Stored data

____

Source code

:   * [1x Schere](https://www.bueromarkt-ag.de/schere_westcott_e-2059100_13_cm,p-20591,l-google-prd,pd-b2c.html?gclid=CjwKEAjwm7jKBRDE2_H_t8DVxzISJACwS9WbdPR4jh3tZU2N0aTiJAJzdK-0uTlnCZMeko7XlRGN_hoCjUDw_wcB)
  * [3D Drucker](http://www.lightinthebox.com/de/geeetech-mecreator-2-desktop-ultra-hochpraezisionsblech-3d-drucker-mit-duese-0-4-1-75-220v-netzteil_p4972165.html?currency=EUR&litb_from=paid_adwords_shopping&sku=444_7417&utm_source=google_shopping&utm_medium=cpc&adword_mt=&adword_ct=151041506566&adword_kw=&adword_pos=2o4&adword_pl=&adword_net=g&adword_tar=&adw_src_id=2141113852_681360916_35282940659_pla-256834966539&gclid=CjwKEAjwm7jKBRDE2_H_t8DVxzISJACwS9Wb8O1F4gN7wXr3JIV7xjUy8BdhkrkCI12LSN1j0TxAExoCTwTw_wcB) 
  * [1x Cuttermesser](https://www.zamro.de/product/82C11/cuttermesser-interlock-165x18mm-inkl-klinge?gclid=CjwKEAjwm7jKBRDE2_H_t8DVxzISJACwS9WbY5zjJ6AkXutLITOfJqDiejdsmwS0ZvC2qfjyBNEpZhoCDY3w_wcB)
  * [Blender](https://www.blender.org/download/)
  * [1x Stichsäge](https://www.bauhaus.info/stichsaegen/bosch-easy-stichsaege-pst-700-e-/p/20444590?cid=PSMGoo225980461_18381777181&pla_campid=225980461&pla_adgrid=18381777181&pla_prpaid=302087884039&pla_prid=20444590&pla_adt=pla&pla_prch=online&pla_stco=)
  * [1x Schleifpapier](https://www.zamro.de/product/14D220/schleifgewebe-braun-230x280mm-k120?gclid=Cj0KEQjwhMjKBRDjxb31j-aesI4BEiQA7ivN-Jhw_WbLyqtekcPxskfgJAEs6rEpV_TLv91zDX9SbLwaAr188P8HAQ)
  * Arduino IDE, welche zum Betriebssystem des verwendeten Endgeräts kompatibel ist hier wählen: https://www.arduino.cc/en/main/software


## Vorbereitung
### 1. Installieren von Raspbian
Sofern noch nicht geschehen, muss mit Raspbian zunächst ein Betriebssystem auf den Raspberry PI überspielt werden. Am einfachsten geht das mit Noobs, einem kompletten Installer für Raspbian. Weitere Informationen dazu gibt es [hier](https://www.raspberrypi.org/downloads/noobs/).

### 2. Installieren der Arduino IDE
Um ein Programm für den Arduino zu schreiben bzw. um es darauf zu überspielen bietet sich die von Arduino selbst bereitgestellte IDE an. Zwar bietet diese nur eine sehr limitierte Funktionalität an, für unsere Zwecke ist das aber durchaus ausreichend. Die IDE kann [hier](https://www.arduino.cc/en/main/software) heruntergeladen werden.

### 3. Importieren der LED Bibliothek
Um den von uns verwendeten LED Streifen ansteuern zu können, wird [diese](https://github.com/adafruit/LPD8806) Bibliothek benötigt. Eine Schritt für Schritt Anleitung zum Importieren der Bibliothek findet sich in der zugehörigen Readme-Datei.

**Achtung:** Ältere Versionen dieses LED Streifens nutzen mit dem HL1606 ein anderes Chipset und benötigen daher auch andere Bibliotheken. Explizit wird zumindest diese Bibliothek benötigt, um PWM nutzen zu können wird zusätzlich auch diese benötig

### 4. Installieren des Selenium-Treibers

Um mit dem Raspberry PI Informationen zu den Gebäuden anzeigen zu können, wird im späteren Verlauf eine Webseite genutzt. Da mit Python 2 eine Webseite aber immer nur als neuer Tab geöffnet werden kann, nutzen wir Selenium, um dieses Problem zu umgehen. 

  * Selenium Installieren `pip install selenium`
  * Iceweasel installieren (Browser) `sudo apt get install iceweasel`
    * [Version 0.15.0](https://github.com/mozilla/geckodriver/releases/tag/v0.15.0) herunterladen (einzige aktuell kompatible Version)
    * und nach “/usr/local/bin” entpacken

____

All entries must be duplicated exactly, with none left out.

Source code

:   * [1x Schere](https://www.bueromarkt-ag.de/schere_westcott_e-2059100_13_cm,p-20591,l-google-prd,pd-b2c.html?gclid=CjwKEAjwm7jKBRDE2_H_t8DVxzISJACwS9WbdPR4jh3tZU2N0aTiJAJzdK-0uTlnCZMeko7XlRGN_hoCjUDw_wcB)
  * [3D Drucker](http://www.lightinthebox.com/de/geeetech-mecreator-2-desktop-ultra-hochpraezisionsblech-3d-drucker-mit-duese-0-4-1-75-220v-netzteil_p4972165.html?currency=EUR&litb_from=paid_adwords_shopping&sku=444_7417&utm_source=google_shopping&utm_medium=cpc&adword_mt=&adword_ct=151041506566&adword_kw=&adword_pos=2o4&adword_pl=&adword_net=g&adword_tar=&adw_src_id=2141113852_681360916_35282940659_pla-256834966539&gclid=CjwKEAjwm7jKBRDE2_H_t8DVxzISJACwS9Wb8O1F4gN7wXr3JIV7xjUy8BdhkrkCI12LSN1j0TxAExoCTwTw_wcB) 
  * [1x Cuttermesser](https://www.zamro.de/product/82C11/cuttermesser-interlock-165x18mm-inkl-klinge?gclid=CjwKEAjwm7jKBRDE2_H_t8DVxzISJACwS9WbY5zjJ6AkXutLITOfJqDiejdsmwS0ZvC2qfjyBNEpZhoCDY3w_wcB)
  * [Blender](https://www.blender.org/download/)
  * [1x Stichsäge](https://www.bauhaus.info/stichsaegen/bosch-easy-stichsaege-pst-700-e-/p/20444590?cid=PSMGoo225980461_18381777181&pla_campid=225980461&pla_adgrid=18381777181&pla_prpaid=302087884039&pla_prid=20444590&pla_adt=pla&pla_prch=online&pla_stco=)
  * [1x Schleifpapier](https://www.zamro.de/product/14D220/schleifgewebe-braun-230x280mm-k120?gclid=Cj0KEQjwhMjKBRDjxb31j-aesI4BEiQA7ivN-Jhw_WbLyqtekcPxskfgJAEs6rEpV_TLv91zDX9SbLwaAr188P8HAQ)
  * Arduino IDE, welche zum Betriebssystem des verwendeten Endgeräts kompatibel ist hier wählen: https://www.arduino.cc/en/main/software


## Vorbereitung
### 1. Installieren von Raspbian
Sofern noch nicht geschehen, muss mit Raspbian zunächst ein Betriebssystem auf den Raspberry PI überspielt werden. Am einfachsten geht das mit Noobs, einem kompletten Installer für Raspbian. Weitere Informationen dazu gibt es [hier](https://www.raspberrypi.org/downloads/noobs/).

### 2. Installieren der Arduino IDE
Um ein Programm für den Arduino zu schreiben bzw. um es darauf zu überspielen bietet sich die von Arduino selbst bereitgestellte IDE an. Zwar bietet diese nur eine sehr limitierte Funktionalität an, für unsere Zwecke ist das aber durchaus ausreichend. Die IDE kann [hier](https://www.arduino.cc/en/main/software) heruntergeladen werden.

### 3. Importieren der LED Bibliothek
Um den von uns verwendeten LED Streifen ansteuern zu können, wird [diese](https://github.com/adafruit/LPD8806) Bibliothek benötigt. Eine Schritt für Schritt Anleitung zum Importieren der Bibliothek findet sich in der zugehörigen Readme-Datei.

**Achtung:** Ältere Versionen dieses LED Streifens nutzen mit dem HL1606 ein anderes Chipset und benötigen daher auch andere Bibliotheken. Explizit wird zumindest diese Bibliothek benötigt, um PWM nutzen zu können wird zusätzlich auch diese benötig

### 4. Installieren des Selenium-Treibers

Um mit dem Raspberry PI Informationen zu den Gebäuden anzeigen zu können, wird im späteren Verlauf eine Webseite genutzt. Da mit Python 2 eine Webseite aber immer nur als neuer Tab geöffnet werden kann, nutzen wir Selenium, um dieses Problem zu umgehen. 

  * Selenium Installieren `pip install selenium`
  * Iceweasel installieren (Browser) `sudo apt get install iceweasel`
    * [Version 0.15.0](https://github.com/mozilla/geckodriver/releases/tag/v0.15.0) herunterladen (einzige aktuell kompatible Version)
    * und nach “/usr/local/bin” entpacken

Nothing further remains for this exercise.